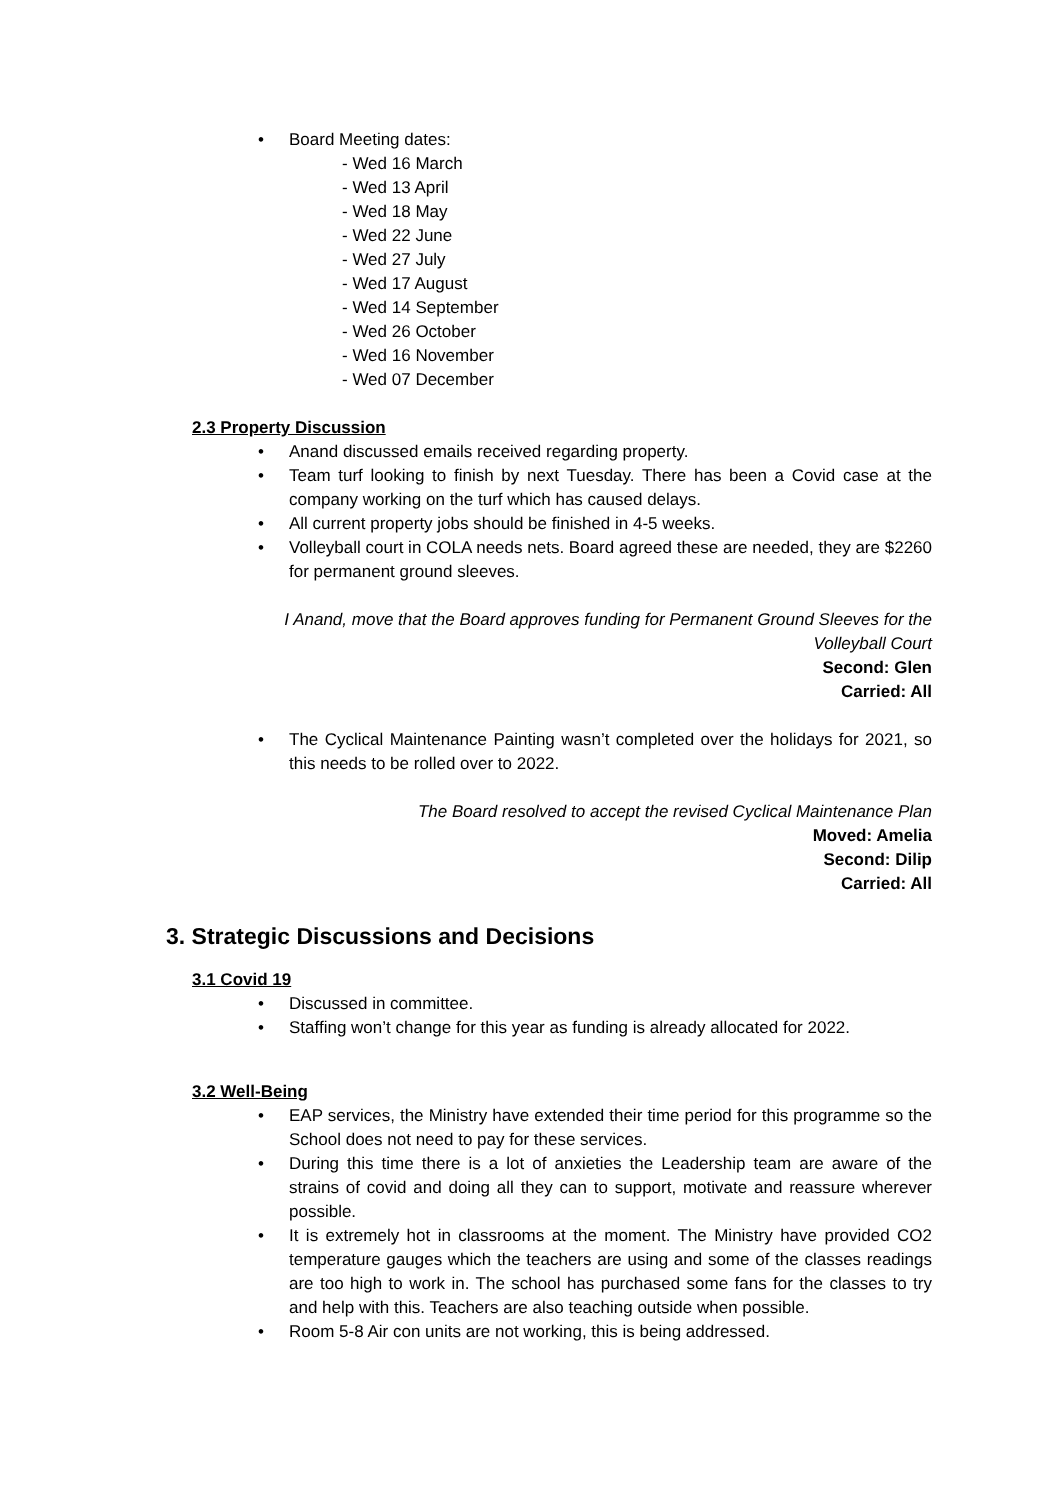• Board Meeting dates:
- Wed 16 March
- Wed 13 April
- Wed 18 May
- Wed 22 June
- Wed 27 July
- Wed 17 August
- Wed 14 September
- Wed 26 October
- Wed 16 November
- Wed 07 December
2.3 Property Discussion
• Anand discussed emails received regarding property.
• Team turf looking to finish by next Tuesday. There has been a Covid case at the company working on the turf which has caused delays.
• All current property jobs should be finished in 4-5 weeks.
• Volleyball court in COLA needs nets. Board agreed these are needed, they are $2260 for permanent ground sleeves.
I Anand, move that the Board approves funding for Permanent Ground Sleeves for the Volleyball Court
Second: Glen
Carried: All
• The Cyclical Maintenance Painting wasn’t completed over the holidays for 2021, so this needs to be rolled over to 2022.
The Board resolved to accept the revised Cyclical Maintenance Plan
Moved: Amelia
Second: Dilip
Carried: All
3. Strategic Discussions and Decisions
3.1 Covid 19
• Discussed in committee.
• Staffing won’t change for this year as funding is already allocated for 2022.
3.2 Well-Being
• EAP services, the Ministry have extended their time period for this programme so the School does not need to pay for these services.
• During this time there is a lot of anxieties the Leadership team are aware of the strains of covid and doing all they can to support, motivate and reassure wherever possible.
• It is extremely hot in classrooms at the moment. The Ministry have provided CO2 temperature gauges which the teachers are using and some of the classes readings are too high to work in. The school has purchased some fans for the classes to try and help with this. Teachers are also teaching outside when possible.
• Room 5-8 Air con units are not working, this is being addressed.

• • • • • • •

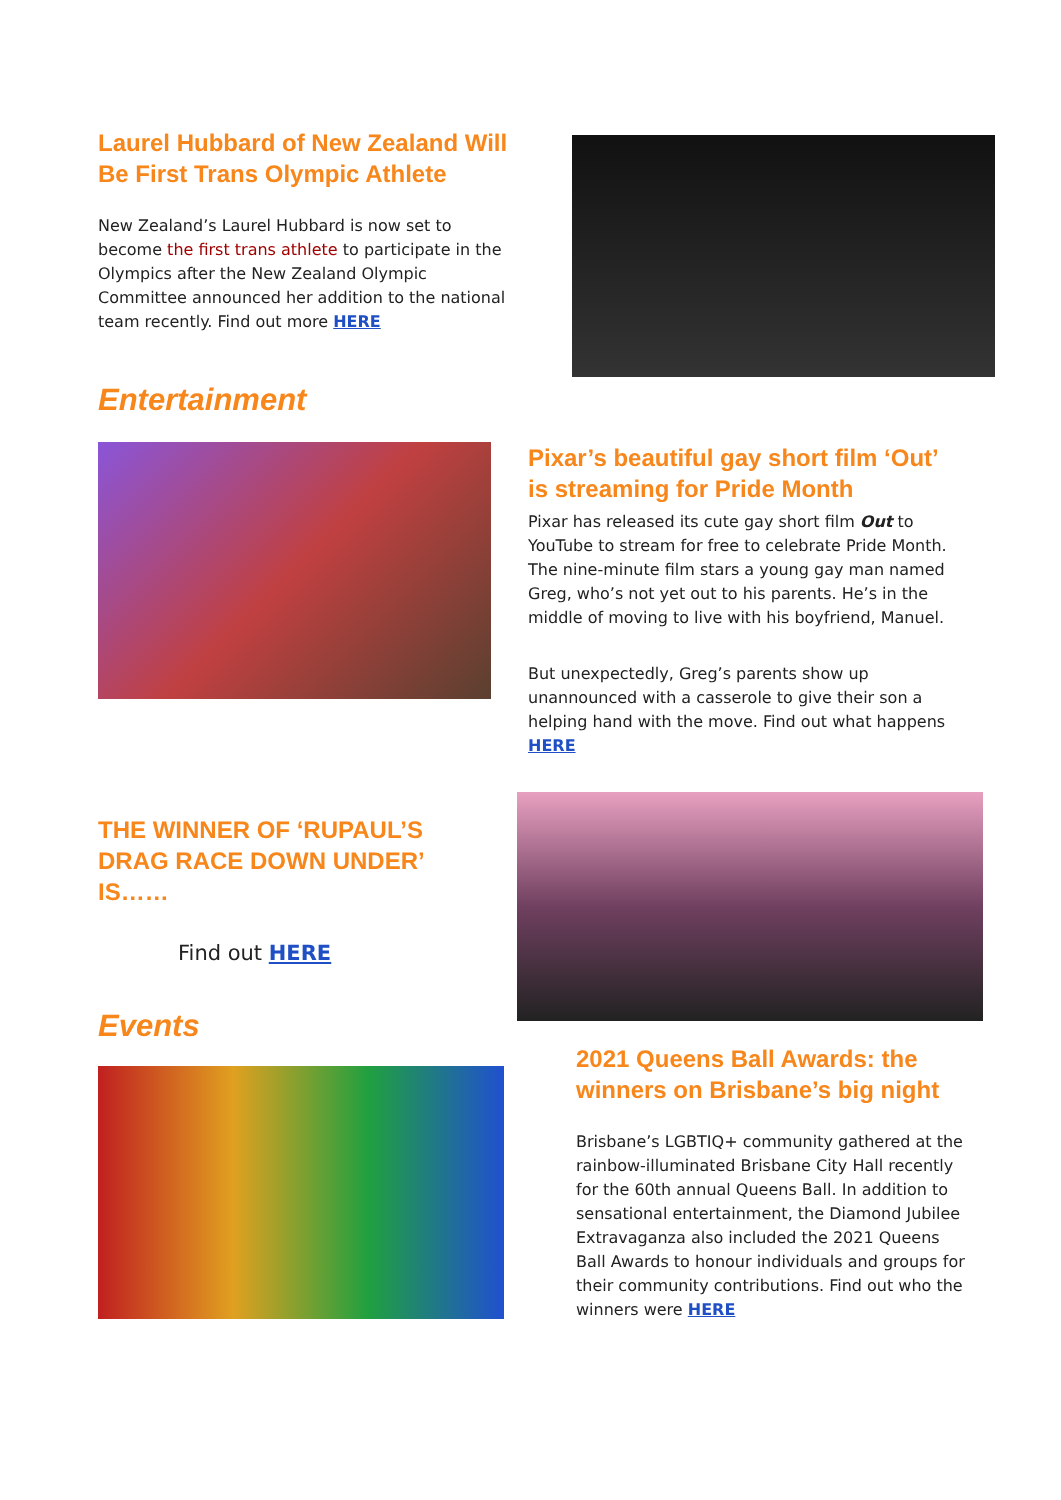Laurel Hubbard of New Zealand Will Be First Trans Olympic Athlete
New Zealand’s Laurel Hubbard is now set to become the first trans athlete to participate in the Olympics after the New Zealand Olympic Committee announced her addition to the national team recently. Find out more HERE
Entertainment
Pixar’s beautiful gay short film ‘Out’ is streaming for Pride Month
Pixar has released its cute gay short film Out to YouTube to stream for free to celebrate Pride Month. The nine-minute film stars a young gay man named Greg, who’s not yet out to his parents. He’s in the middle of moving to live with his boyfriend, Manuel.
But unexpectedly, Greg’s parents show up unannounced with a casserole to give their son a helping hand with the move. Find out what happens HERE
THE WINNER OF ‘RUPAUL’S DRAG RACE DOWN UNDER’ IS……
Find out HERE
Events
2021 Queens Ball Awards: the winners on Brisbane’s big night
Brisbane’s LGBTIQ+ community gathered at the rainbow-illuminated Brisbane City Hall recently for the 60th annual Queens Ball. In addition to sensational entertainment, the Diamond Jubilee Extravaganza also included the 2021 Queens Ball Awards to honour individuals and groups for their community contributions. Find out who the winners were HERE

• • • • • • •

Goal of the exercise: After locating the line with "- Wed 07 December" in the material above, return it and each line after it exactly, ending at the line with "Moved: Amelia".

Answer to this task:
- Wed 07 December
2.3 Property Discussion
• Anand discussed emails received regarding property.
• Team turf looking to finish by next Tuesday. There has been a Covid case at the company working on the turf which has caused delays.
• All current property jobs should be finished in 4-5 weeks.
• Volleyball court in COLA needs nets. Board agreed these are needed, they are $2260 for permanent ground sleeves.
I Anand, move that the Board approves funding for Permanent Ground Sleeves for the Volleyball Court
Second: Glen
Carried: All
• The Cyclical Maintenance Painting wasn’t completed over the holidays for 2021, so this needs to be rolled over to 2022.
The Board resolved to accept the revised Cyclical Maintenance Plan
Moved: Amelia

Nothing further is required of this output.